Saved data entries

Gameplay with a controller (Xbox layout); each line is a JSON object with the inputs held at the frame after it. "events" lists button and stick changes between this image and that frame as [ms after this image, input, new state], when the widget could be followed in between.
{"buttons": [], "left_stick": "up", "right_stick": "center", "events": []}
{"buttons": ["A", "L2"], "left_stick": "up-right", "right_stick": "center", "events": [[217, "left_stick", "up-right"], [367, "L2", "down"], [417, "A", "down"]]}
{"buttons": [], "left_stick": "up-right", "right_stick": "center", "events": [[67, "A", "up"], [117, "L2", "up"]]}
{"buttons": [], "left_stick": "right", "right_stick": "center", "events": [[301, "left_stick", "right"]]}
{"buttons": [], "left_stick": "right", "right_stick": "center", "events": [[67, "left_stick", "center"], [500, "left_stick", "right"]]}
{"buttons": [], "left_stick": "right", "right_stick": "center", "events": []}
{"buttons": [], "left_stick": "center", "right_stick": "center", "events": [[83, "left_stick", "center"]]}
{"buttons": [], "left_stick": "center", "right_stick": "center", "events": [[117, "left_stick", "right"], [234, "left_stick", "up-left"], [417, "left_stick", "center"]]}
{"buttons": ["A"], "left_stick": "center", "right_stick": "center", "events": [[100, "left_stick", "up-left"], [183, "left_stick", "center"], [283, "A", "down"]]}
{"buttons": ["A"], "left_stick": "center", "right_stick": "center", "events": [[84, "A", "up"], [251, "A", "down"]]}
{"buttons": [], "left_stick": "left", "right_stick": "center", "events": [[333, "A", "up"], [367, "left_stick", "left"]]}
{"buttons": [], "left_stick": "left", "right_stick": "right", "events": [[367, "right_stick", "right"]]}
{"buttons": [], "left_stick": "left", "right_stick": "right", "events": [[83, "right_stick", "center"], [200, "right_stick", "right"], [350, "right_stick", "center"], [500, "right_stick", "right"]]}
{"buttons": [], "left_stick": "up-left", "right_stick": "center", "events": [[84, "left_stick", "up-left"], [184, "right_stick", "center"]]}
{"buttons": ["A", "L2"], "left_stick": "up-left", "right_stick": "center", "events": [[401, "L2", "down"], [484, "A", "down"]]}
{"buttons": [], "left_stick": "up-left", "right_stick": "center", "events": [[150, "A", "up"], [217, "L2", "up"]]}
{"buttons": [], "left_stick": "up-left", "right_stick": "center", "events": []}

> [TASK INSTRUCTIONS]:
When the entries above are retyped, each line must stay exactly as it is.

> [EXERCISE RESPONSE]:
Gameplay with a controller (Xbox layout); each line is a JSON object with the inputs held at the frame after it. "events" lists button and stick changes between this image and that frame as [ms after this image, input, new state], when the widget could be followed in between.
{"buttons": [], "left_stick": "up", "right_stick": "center", "events": []}
{"buttons": ["A", "L2"], "left_stick": "up-right", "right_stick": "center", "events": [[217, "left_stick", "up-right"], [367, "L2", "down"], [417, "A", "down"]]}
{"buttons": [], "left_stick": "up-right", "right_stick": "center", "events": [[67, "A", "up"], [117, "L2", "up"]]}
{"buttons": [], "left_stick": "right", "right_stick": "center", "events": [[301, "left_stick", "right"]]}
{"buttons": [], "left_stick": "right", "right_stick": "center", "events": [[67, "left_stick", "center"], [500, "left_stick", "right"]]}
{"buttons": [], "left_stick": "right", "right_stick": "center", "events": []}
{"buttons": [], "left_stick": "center", "right_stick": "center", "events": [[83, "left_stick", "center"]]}
{"buttons": [], "left_stick": "center", "right_stick": "center", "events": [[117, "left_stick", "right"], [234, "left_stick", "up-left"], [417, "left_stick", "center"]]}
{"buttons": ["A"], "left_stick": "center", "right_stick": "center", "events": [[100, "left_stick", "up-left"], [183, "left_stick", "center"], [283, "A", "down"]]}
{"buttons": ["A"], "left_stick": "center", "right_stick": "center", "events": [[84, "A", "up"], [251, "A", "down"]]}
{"buttons": [], "left_stick": "left", "right_stick": "center", "events": [[333, "A", "up"], [367, "left_stick", "left"]]}
{"buttons": [], "left_stick": "left", "right_stick": "right", "events": [[367, "right_stick", "right"]]}
{"buttons": [], "left_stick": "left", "right_stick": "right", "events": [[83, "right_stick", "center"], [200, "right_stick", "right"], [350, "right_stick", "center"], [500, "right_stick", "right"]]}
{"buttons": [], "left_stick": "up-left", "right_stick": "center", "events": [[84, "left_stick", "up-left"], [184, "right_stick", "center"]]}
{"buttons": ["A", "L2"], "left_stick": "up-left", "right_stick": "center", "events": [[401, "L2", "down"], [484, "A", "down"]]}
{"buttons": [], "left_stick": "up-left", "right_stick": "center", "events": [[150, "A", "up"], [217, "L2", "up"]]}
{"buttons": [], "left_stick": "up-left", "right_stick": "center", "events": []}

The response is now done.